[Data for analysis — start]

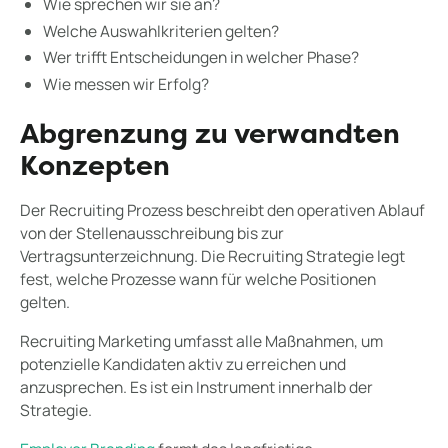
Wie sprechen wir sie an?
Welche Auswahlkriterien gelten?
Wer trifft Entscheidungen in welcher Phase?
Wie messen wir Erfolg?
Abgrenzung zu verwandten
Konzepten
Der Recruiting Prozess beschreibt den operativen Ablauf
von der Stellenausschreibung bis zur
Vertragsunterzeichnung. Die Recruiting Strategie legt
fest, welche Prozesse wann für welche Positionen
gelten.
Recruiting Marketing umfasst alle Maßnahmen, um
potenzielle Kandidaten aktiv zu erreichen und
anzusprechen. Es ist ein Instrument innerhalb der
Strategie.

[Data for analysis — finish]

» Instructions to follow
Repeat every line of the data above exactly, but drop the pictures.

» Exercise response
Wie sprechen wir sie an?
Welche Auswahlkriterien gelten?
Wer trifft Entscheidungen in welcher Phase?
Wie messen wir Erfolg?
Abgrenzung zu verwandten
Konzepten
Der Recruiting Prozess beschreibt den operativen Ablauf
von der Stellenausschreibung bis zur
Vertragsunterzeichnung. Die Recruiting Strategie legt
fest, welche Prozesse wann für welche Positionen
gelten.
Recruiting Marketing umfasst alle Maßnahmen, um
potenzielle Kandidaten aktiv zu erreichen und
anzusprechen. Es ist ein Instrument innerhalb der
Strategie.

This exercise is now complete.